Dataset entries
—————

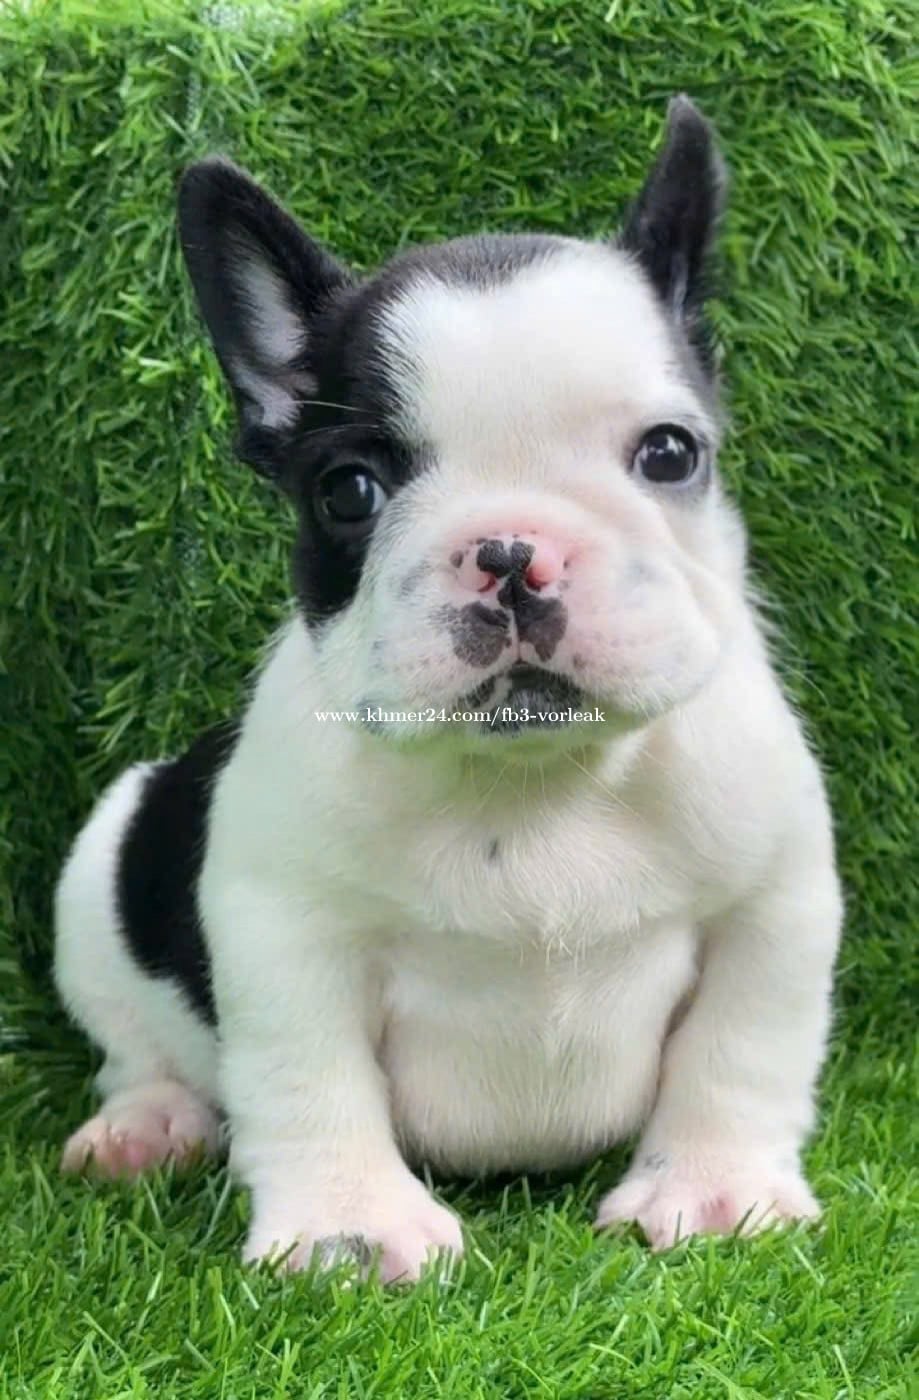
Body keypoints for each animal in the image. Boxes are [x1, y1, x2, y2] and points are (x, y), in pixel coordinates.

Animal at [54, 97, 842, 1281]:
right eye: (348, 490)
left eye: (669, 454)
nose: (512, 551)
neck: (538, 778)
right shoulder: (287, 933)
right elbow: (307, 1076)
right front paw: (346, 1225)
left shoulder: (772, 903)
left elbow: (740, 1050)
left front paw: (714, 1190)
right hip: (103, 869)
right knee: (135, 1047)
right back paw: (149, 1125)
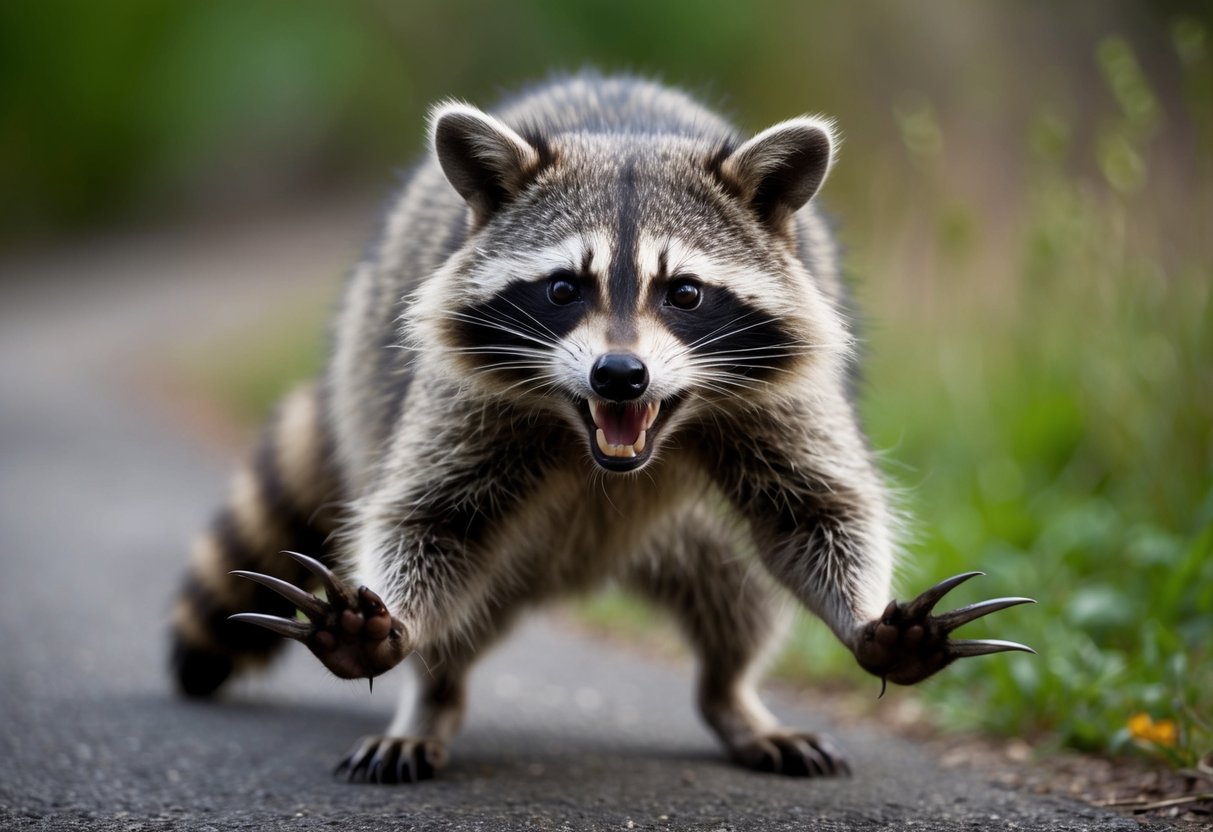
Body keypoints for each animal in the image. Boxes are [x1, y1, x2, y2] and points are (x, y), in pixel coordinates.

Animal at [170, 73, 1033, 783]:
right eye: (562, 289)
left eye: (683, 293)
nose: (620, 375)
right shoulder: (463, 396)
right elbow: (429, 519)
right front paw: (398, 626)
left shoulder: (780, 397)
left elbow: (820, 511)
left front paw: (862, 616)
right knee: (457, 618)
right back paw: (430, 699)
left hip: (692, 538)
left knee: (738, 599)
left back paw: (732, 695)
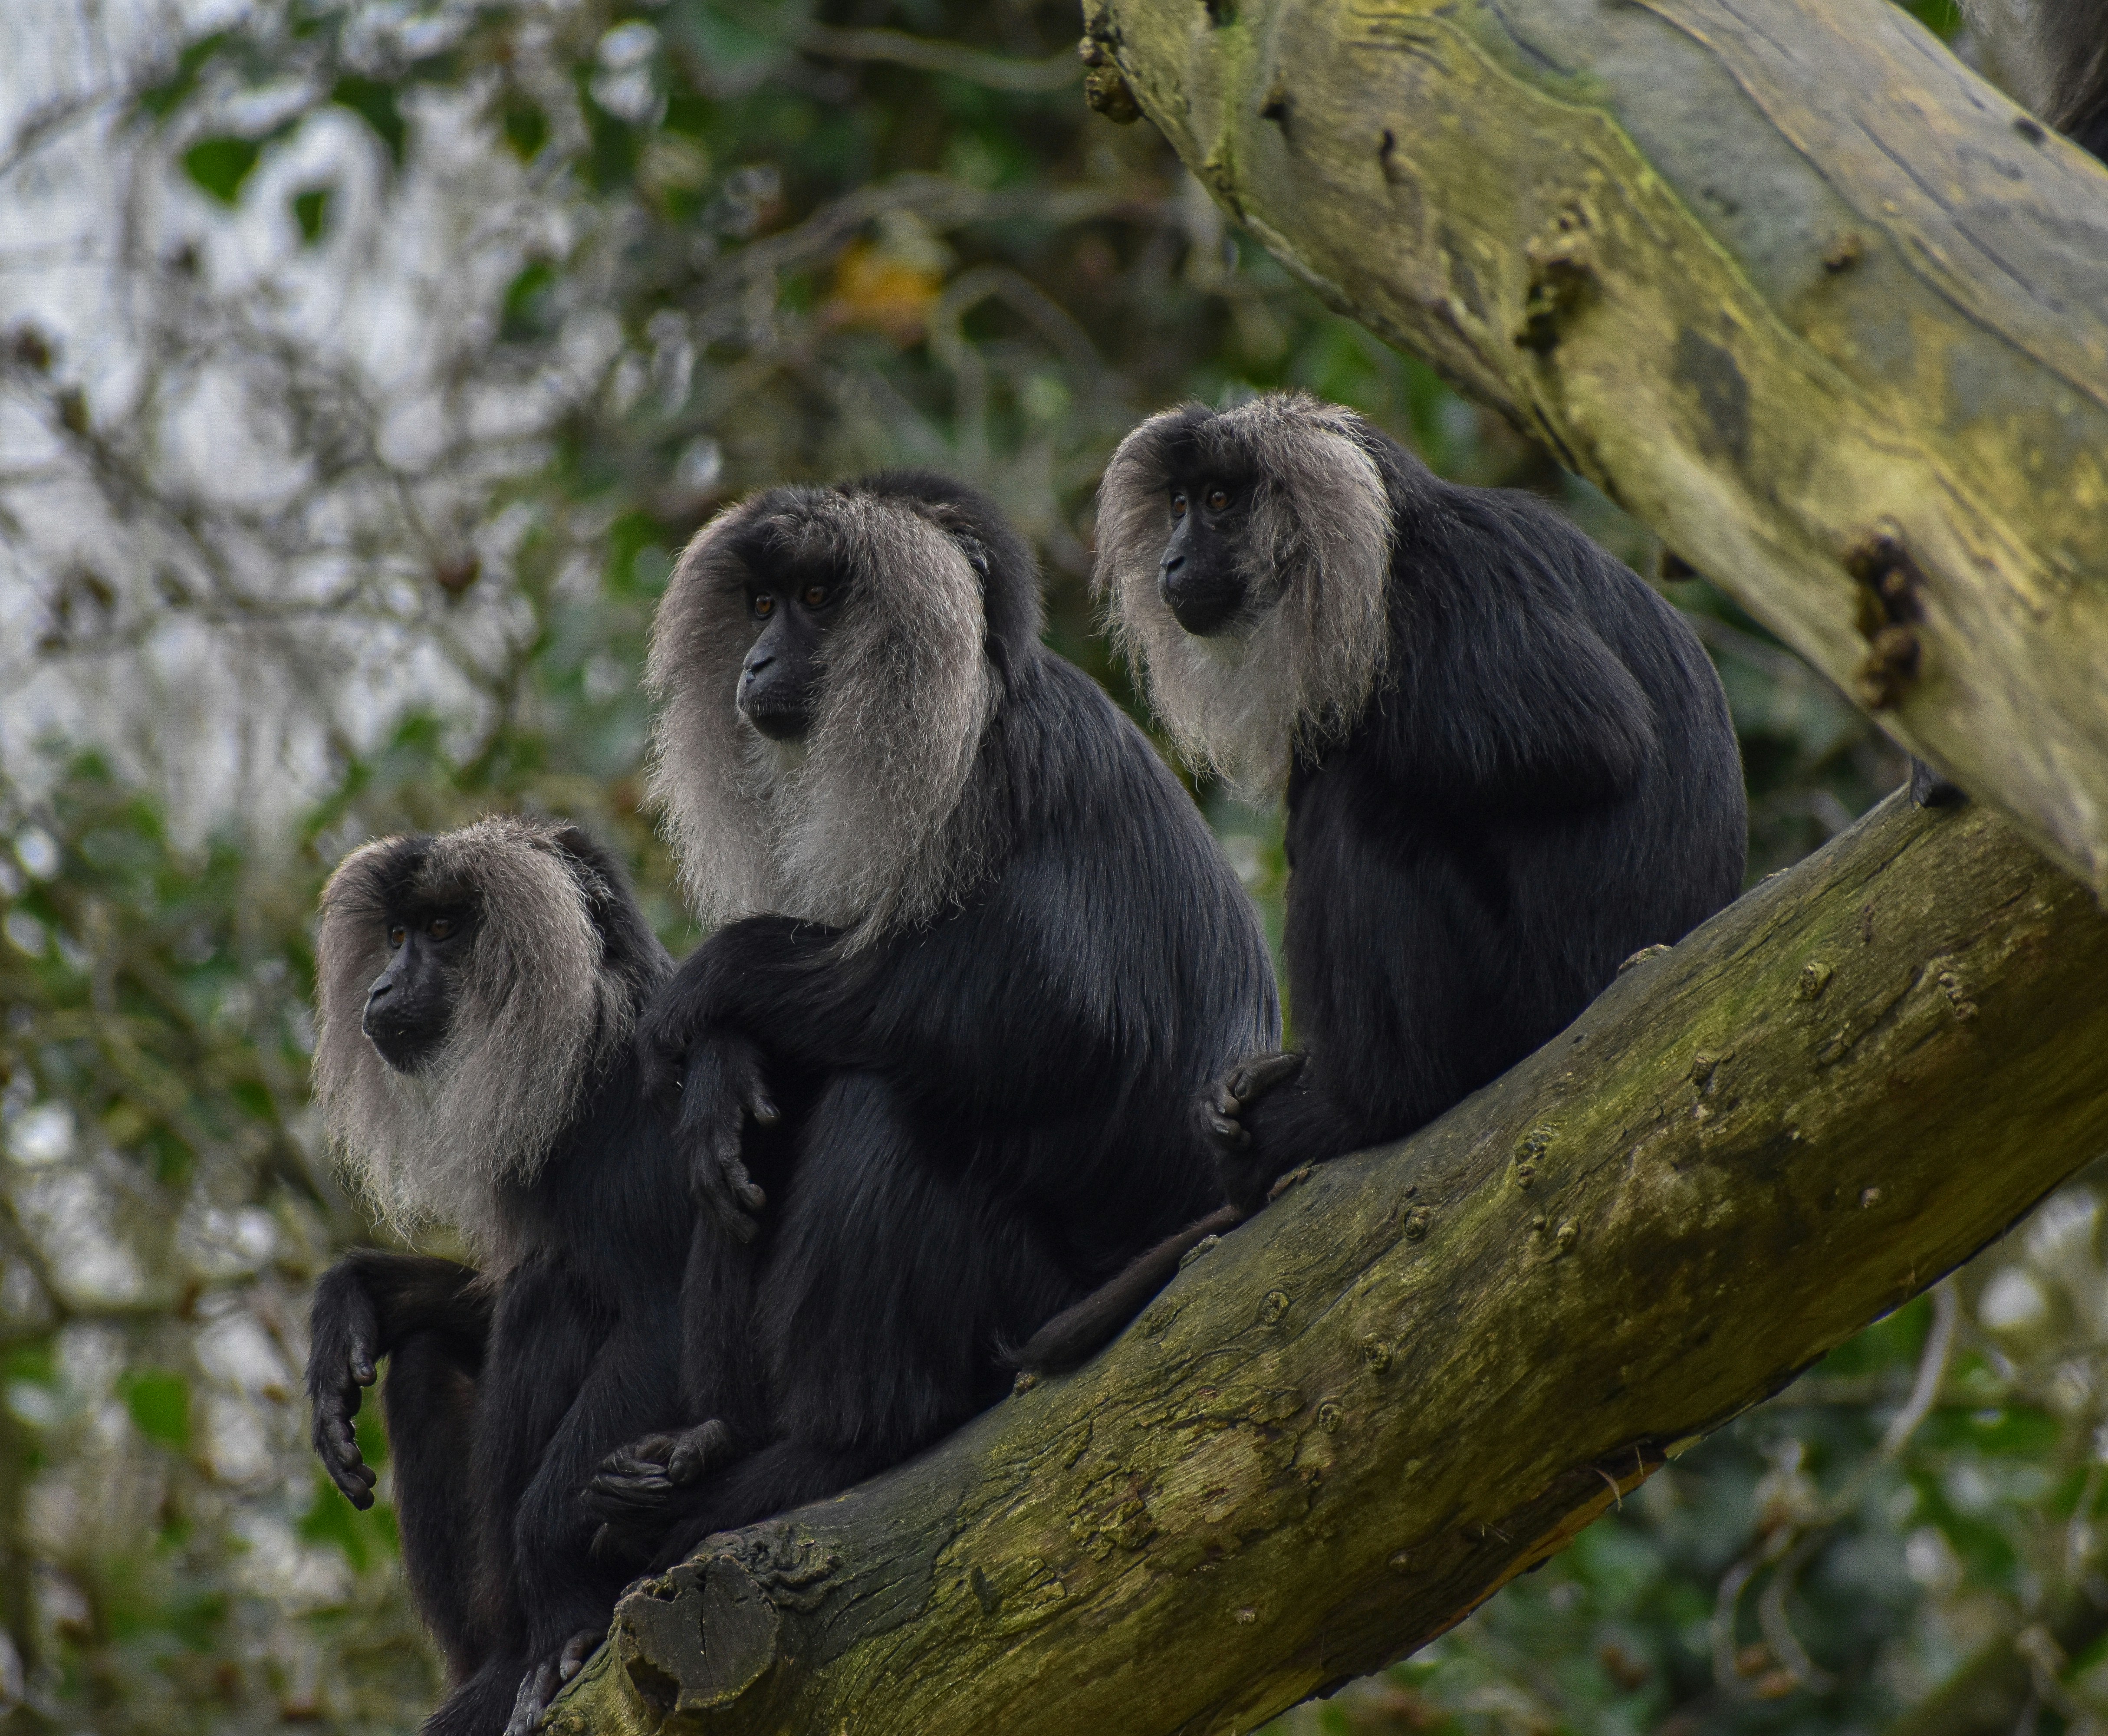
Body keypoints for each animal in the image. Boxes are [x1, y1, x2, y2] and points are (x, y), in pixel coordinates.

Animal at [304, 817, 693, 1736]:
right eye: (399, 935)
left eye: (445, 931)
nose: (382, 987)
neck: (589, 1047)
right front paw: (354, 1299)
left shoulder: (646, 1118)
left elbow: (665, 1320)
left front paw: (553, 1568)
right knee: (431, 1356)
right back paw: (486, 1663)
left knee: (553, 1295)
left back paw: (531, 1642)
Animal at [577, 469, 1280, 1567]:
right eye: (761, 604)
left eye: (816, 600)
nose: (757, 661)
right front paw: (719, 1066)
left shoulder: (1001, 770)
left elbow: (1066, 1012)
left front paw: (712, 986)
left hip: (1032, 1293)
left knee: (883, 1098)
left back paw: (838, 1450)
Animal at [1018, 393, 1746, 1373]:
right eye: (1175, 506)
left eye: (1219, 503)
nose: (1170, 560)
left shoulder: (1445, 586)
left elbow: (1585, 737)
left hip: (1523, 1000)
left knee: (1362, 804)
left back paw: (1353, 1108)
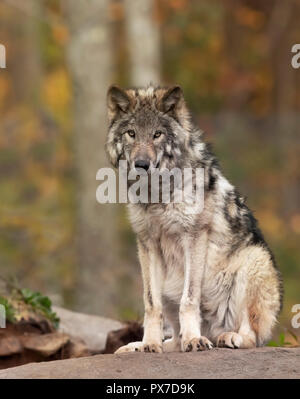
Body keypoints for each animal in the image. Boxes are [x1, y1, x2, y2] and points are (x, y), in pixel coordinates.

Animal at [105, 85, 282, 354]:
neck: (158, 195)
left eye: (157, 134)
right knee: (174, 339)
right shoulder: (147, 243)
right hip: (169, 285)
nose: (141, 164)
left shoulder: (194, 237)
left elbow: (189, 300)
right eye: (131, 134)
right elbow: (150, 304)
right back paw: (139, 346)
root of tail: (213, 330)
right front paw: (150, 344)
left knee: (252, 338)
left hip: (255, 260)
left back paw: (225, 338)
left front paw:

—————

→ Task directions: Nothing but an exact copy is asked for: the lines from the start of the records through the line with "left shoulder: (780, 397)", both ends included, minus any pictures.

→ Task output:
Body keypoints for each animal in the image. Boxes are [x1, y1, x2, y2] and points are (x, y), in pixel coordinates.

Animal at [54, 97, 842, 1281]:
right eye: (348, 490)
left eye: (669, 454)
nose: (512, 551)
neck: (538, 778)
right shoulder: (287, 933)
right elbow: (307, 1076)
right front paw: (346, 1225)
left shoulder: (772, 903)
left elbow: (740, 1050)
left front paw: (714, 1190)
right hip: (103, 869)
right knee: (135, 1047)
right back paw: (149, 1125)
Body keypoints for each animal in the image. Boxes are [x1, y1, x2, y2] and points are (x, y), in pixel coordinates.

Animal at [170, 73, 1033, 783]:
right eye: (562, 289)
left eye: (683, 293)
nose: (620, 375)
right shoulder: (463, 396)
right elbow: (429, 519)
right front paw: (398, 626)
left shoulder: (780, 397)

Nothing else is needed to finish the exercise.